08-20-2012 02:41 PM
I have a couple of stored processes that use passwords. I'd like to put them out for others in my group but every time I execute one, the log shows all my prompt values including the password. If I leave the process in SAS Enterprise Guide where I created it, I can turn off EG generated wrapper code but I see no option for that in stored processes.
08-20-2012 02:45 PM
Sounds like you are passing the password as a parameter. Why not convert the logic so that instead a pointer to the password is passed? Perhaps you could store the password in a database or SAS dataset and pass the name of the dataset. Then the program logic of the stored password could mask the password when it uses it using NOMPRINT or similar settings.
08-20-2012 03:20 PM
Thanks for your reply!
I considered picking them from a file but the passwords change all the time for which I am not responsible. I can't encrypt them either because they go to platforms that can't understand the encryption routine. The way I've been handling it now is to open up the stored process from SAS EG, run it and then remove it from the project. What I really want is to turn off the wrapper code so my parms aren't visible.
08-20-2012 03:12 PM
I think that is what PWENCODE does.
The PWENCODE procedure enables you to encode passwords. Encoded passwords can be used in place of plaintext passwords in SAS programs that access relational database management systems (RDBMSs) and various servers, such as SAS/CONNECT servers, SAS/SHARE servers, and SAS Integrated Object Model (IOM) servers (such as the SAS Metadata Server).
08-20-2012 04:32 PM
From "SAS 9.3 Stored Processes Developer's Guide"

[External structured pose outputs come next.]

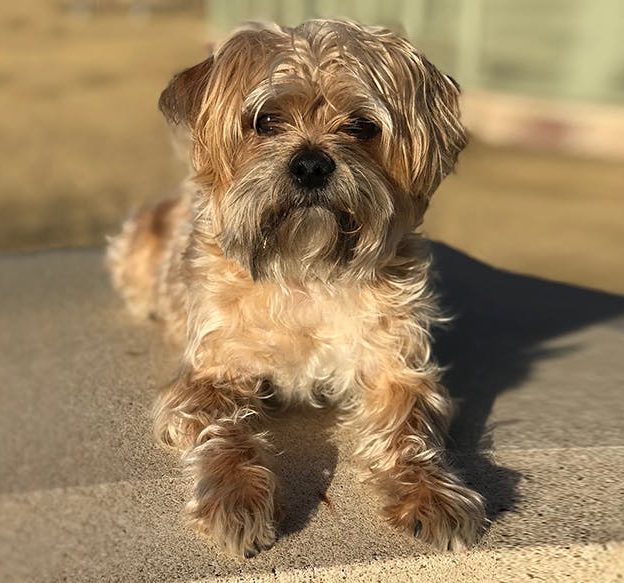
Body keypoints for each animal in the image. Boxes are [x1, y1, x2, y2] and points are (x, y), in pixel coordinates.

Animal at [107, 17, 488, 556]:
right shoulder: (210, 375)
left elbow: (407, 430)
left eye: (361, 125)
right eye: (265, 121)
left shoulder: (397, 370)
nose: (311, 163)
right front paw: (234, 497)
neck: (306, 270)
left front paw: (429, 491)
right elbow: (225, 431)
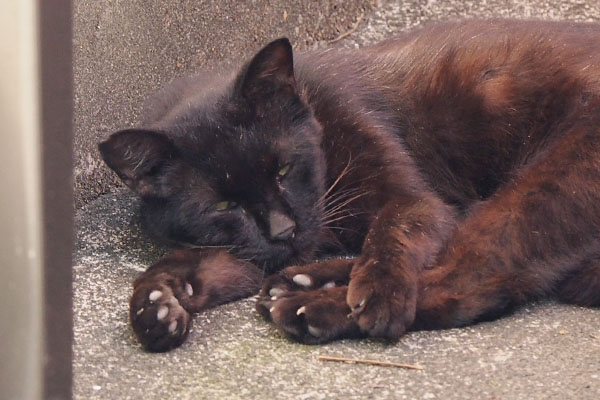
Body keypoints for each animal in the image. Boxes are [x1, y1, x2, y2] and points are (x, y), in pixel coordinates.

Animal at [99, 19, 600, 350]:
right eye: (223, 207)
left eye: (283, 170)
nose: (283, 230)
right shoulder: (252, 248)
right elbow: (195, 261)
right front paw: (156, 304)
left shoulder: (413, 201)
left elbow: (391, 235)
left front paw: (377, 294)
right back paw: (301, 283)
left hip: (543, 190)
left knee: (468, 282)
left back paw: (314, 307)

Hiding Passwords and Other Sensitive Data
If you are creating a prompt for a password and want the text to be masked as the user is typing, use a text type prompt, and then select Masked single line (for password entry) as the text type. For more information, see the prompt help in SAS Management Console.
Even if you decide not to use a masked prompt, the SAS log exposes programs and input parameters, which could pose a security issue. There are some actions that you can take to hide passwords and other sensitive data from the SAS log. Password values are hidden from the SAS log for any input parameters with the _PASSWORD suffix anywhere in the parameter name (for example, ABC_PASSWORD, _PASSWORDABC). You can disable the SAS log with the DebugMask Web application initialization parameter. For more information, see “Debugging in the SAS Stored Process Web Application ” on page 134. You can also use the prefix _NOLOG_ with macro variables to hide request variable values.

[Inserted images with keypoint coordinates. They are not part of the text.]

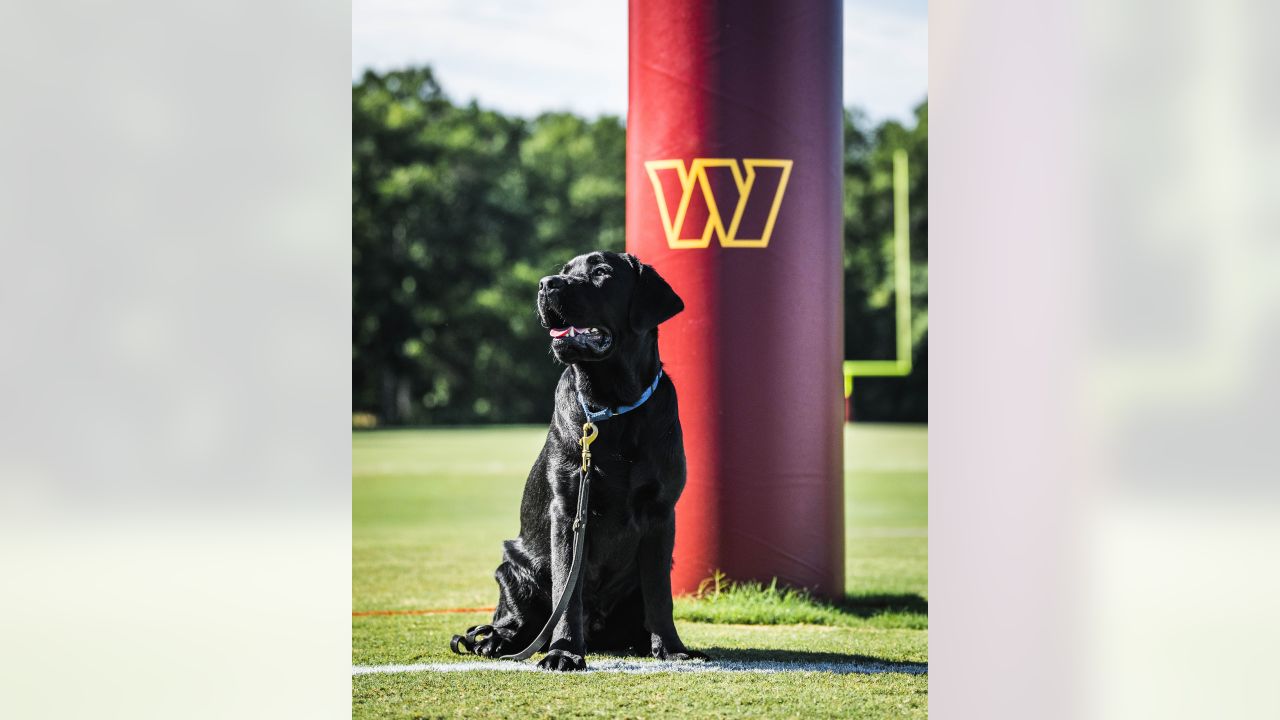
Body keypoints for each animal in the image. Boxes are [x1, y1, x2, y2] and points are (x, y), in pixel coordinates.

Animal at [450, 249, 706, 671]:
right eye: (564, 271)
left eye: (601, 272)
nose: (545, 284)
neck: (612, 406)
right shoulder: (569, 510)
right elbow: (566, 595)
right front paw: (564, 651)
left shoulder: (659, 511)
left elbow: (660, 594)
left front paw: (671, 648)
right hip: (512, 567)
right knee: (511, 621)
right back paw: (496, 642)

The _NOLOG_ prefix enables you to create special macro variables that can be sent to the stored process server without publishing the macro variable values in the SAS log. The special macro variables must start with the prefix _NOLOG_. The prefix is not case sensitive. Here is an example of an input parameter with the _NOLOG_ prefix:
If _NOLOG_SALARY is displayed in the SAS logs, the log shows the following:
_NOLOG_SALARY=XXXXXXXX;Note:The _NOLOG_ prefix and the _PASSWORD suffix are effective only if your stored process is running on a stored process server.
08-20-2012 06:07 PM
Well that makes a good argument for setting up a stored process server. We've only got a logical workspace server. But I still think we should be able to turn off that wrapper code just like you can in SAS EG.